O Conselho Nacional de Justiça (CNJ) aprovou, nesta terça-feira (4), um conjunto de regras que estabelece critérios objetivos para a punição de juízes que cometerem infrações graves, incluindo a possibilidade de perda do cargo. A medida, que altera o Regimento Interno do órgão, busca dar mais transparência e agilidade aos processos disciplinares, além de uniformizar as sanções aplicadas em todo o país.

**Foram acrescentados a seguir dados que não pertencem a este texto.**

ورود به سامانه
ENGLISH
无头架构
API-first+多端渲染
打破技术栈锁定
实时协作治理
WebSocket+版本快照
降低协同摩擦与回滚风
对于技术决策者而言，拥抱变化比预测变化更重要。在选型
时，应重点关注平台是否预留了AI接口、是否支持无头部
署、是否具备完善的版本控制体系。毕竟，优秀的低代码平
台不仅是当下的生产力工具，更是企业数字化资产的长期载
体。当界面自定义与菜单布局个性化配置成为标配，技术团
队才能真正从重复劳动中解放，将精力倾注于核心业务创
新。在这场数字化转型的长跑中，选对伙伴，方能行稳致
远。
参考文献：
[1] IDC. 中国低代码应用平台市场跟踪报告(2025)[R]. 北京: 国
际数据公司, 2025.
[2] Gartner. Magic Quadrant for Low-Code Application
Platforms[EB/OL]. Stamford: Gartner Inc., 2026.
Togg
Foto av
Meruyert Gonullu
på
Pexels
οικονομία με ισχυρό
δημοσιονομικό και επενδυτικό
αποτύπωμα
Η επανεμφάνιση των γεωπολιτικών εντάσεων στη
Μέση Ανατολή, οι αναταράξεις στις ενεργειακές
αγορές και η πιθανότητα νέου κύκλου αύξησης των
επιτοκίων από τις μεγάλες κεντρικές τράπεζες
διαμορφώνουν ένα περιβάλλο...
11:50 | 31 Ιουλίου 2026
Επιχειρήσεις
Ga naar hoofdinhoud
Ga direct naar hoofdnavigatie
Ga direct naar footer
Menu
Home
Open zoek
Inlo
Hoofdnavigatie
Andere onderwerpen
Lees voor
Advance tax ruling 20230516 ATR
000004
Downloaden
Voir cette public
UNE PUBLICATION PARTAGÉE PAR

O que muda com as novas regras
As novas regras definem, de forma clara, quais condutas são consideradas infrações graves e quais as penalidades cabíveis, que vão desde advertência até a aposentadoria compulsória ou a perda do cargo. A decisão foi tomada em sessão plenária, por unanimidade, e atende a uma demanda antiga da sociedade e de entidades de classe.
De acordo com o texto aprovado, a perda do cargo será aplicada em casos de corrupção, prevaricação, abuso de autoridade, ou quando o magistrado praticar ato que atente contra a dignidade da função. O CNJ também estabeleceu prazos máximos para a conclusão dos processos disciplinares, que não poderão ultrapassar 90 dias, salvo em situações excepcionais.
Impacto na magistratura
A aprovação das regras representa um avanço no controle disciplinar da magistratura, que muitas vezes era criticado pela morosidade e pela falta de critérios uniformes. Com a nova normativa, espera-se que haja maior celeridade nos julgamentos e que as sanções sejam proporcionais à gravidade da infração.
O presidente do CNJ, ministro Luís Roberto Barroso, destacou que a medida fortalece a confiança da população no Judiciário. "Essas regras são um marco na história do Conselho. Elas garantem que a punição seja justa e eficiente, preservando a independência do juiz, mas também responsabilizando aqueles que se desviam do caminho", afirmou Barroso.
Reações de entidades
A Associação dos Magistrados Brasileiros (AMB) manifestou apoio à iniciativa, mas ressaltou a importância de garantir o direito de defesa dos juízes. "É fundamental que as novas regras sejam aplicadas com respeito ao devido processo legal, assegurando que nenhum magistrado seja punido injustamente", disse o presidente da AMB, Frederico Mendes.
Por outro lado, especialistas em direito administrativo veem as mudanças com bons olhos, pois elas podem reduzir a impunidade no Judiciário. "A definição clara de infrações e sanções é um passo importante para o aperfeiçoamento do sistema de justiça brasileiro", avaliou a professora de direito Maria Alice da Silva.
Próximos passos
As novas regras já estão em vigor e serão aplicadas a todos os processos disciplinares em andamento ou que venham a ser instaurados. O CNJ também deverá criar uma comissão para monitorar a aplicação das sanções e avaliar a necessidade de ajustes na normativa.
Com a medida, o Brasil se alinha a práticas internacionais de controle da magistratura, que preveem sanções mais duras para casos de desvio de conduta. A expectativa é que, com o tempo, haja uma redução significativa nos casos de corrupção e abuso de autoridade no Judiciário.